研究課題
マイクロRNA(miRNA)による遺伝子発現制御が宿主細胞のみならずウイルスでも存在することが報告されている。我々のこれまでの解析により、C型肝炎ウイルス(HCV)複製を抑制するmiR-199aは、宿主の脂肪酸合成酵素(FASN)の発現も直接抑制していることが判明した。HCVはFASNの発現を転写レベルで高めるが、一方でFASNはHCV複製に必要である為、両者の制御にクロストークが存在することは示唆されていた。しかし、同一のmiRNAがウイルス遺伝子と宿主遺伝子の双方の発現を制御するクロストークの要であることは新発見であり、その分子機構の解明は必須である。我々はまず、miR-199aの前駆体から生じる二種のmiRNA, miR-199a-5p及びmiR-199a-3pが、FASNに与える影響について解析した。その結果、人工合成した上記の二種のmiRNAが、培養細胞系において共にFASNの発現を抑制し、細胞内の中性脂質の量を低下させることを見出した。FASNの合成する脂肪酸は中性脂質の主な原料でもあることから、この結果は妥当であると考えている。我々はまた、miRNAの選択的な阻害剤であるTuD RNAを用いて、miR-199a-5p又はmiR-199a-3pのノックダウン解析を行った。これらのmiRNAに対するTuD RNAをレンチウイルスにより標的細胞へ導入して、miRNAの機能を阻害した結果、miR-199a-5p又はmiR-199a-3pのどちらを阻害してもFASNの発現が増加し、HCVの複製が活性化することが明らかとなった。二種のmiRNAを同時にノックダウンした場合は、FASNの発現もHCVの複製も更に上昇した。このノックダウン細胞で、FASNの発現をsiRNAにより特異的に抑制してみると、HCVの複製も抑制されたことから、HCVはFASNを介し複製を行うことが判明した。
2: おおむね順調に進展している
「マイクロRNAによるウイルス複製と脂肪酸合成経路のクロストーク制御の分子機構」の研究を行う上で、1. ウイルス複製と脂肪酸合成経路を標的とするマイクロRNA(miRNA)の作用機序の解明、2. ウイルス複製と脂肪酸合成経路のmiRNA標的部位の階層性と優先性の検討、3. ウイルス複製と脂肪酸合成経路を制御するmiRNAによる病原性発現機構の解明、の三点に大きく分けて、試験管内再構成系、培養細胞系とモデル動物系の各レベルの実験を駆使して研究を進めてきた。当該年度の研究により、miR-199aの標的であるHCVとFASNの階層性について明らかにすると同時に、miR-199aのFASNに対する作用機序の一部を解明できたと考えている。特に、miR-199a-3pは直接FASNの発現制御を介してHCV複製をコントロールするが、miR-199a-5pは間接的にFASNを制御していることは、予想外の発見であった。動物モデルでの解析が計画通りに順調に進めば、この計画の目的は達成される見込みである。

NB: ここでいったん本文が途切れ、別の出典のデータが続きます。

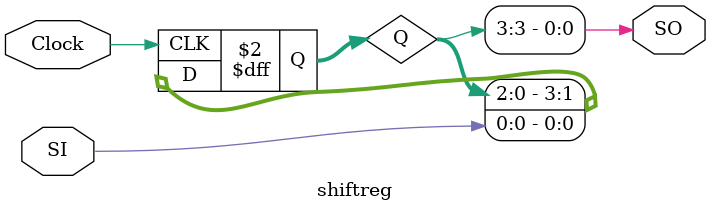
<source format=v>
module shiftreg (SO, SI, Clock);

  output SO;
  input SI;
  input Clock;

  reg [3:0] Q;
  always @(posedge Clock) begin
    Q <= {Q[2:0],SI};
  end

  assign SO = Q[3];

endmodule

</source>
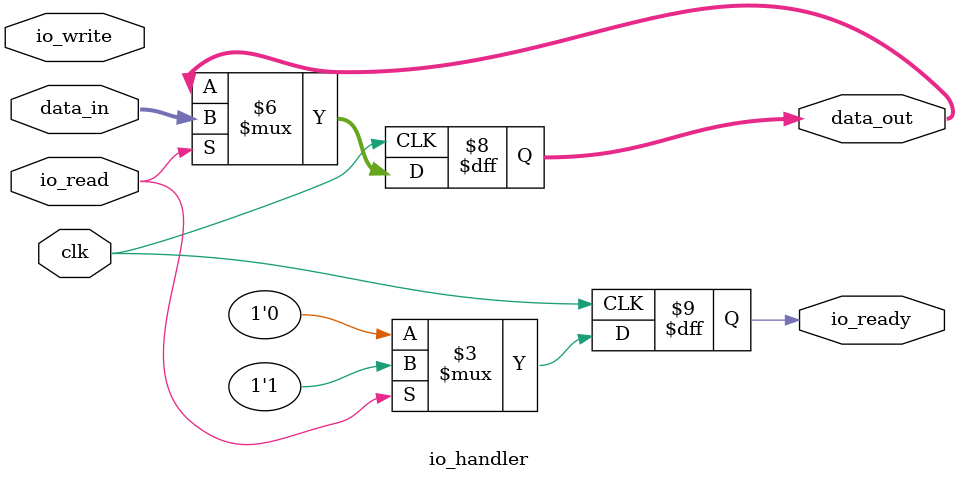
<source format=sv>
module io_handler (
    input logic clk,
    input logic [63:0] data_in,
    output logic [63:0] data_out,
    input logic io_read,
    input logic io_write,
    output logic io_ready // Indicates I/O operation is complete
);
    
    always_ff @(posedge clk) begin
        if (io_write) begin
            // Write data to an I/O device (implementation specific)
            io_ready <= 1'b1; // Indicate that the write is complete
        end
        
        if (io_read) begin
            data_out <= data_in; // Read data from an I/O device (implementation specific)
            io_ready <= 1'b1; // Indicate that the read is complete
        end else begin
            io_ready <= 1'b0; // Reset ready signal if no operation is ongoing
        end
    end

endmodule

</source>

当初の計画と比較して、培養細胞系での解析は期待以上に進んでいる。また、試験管内再構成系での解析も準備段階を終えてデータが得られつつある。今後の研究推進上、最も重要な課題は動物モデルでの解析である。人工合成した高価なmiRNAを大量に必要とする実験が必須であることから、これまで慎重に計画を練ってきたが、既に準備段階は終えて実行段階に入っている。動物モデルとしては、HCVの感染することが分かっているヒト肝臓キメラマウス又は、HCV遺伝子を導入したトランスジェニックマウスを使用する予定である。また、miRNAについては、購入せずに自前で合成する系を既に導入しており、量的な制限を外して計画を進める準備が整っている。
動物実験で使用予定のmiRNAを購入する費用に充てる予定であったが、miRNAの合成を自前で行うことにしたため、費用の削減に成功した。HCV複製を制御するmiRNAと、FASN発現等の脂肪酸合成経路を制御するmiRNAが、病原性の発現にどのように関与するのか、動物モデルを使用して解析する。我々が利用可能なHCV-Tgマウスは、FASNの発現上昇と共に肝炎・脂肪肝・肝繊維症といった病態を示すが、このマウスに、miR-199a等のin vitroで効果の見られたmiRNA又はその阻害剤を導入して、病態変化を観察する。動物実験で使用するマウスの数を、今回繰り越した費用を使って増やすことで、より正確で再現性の良い結果を出すことを期待している。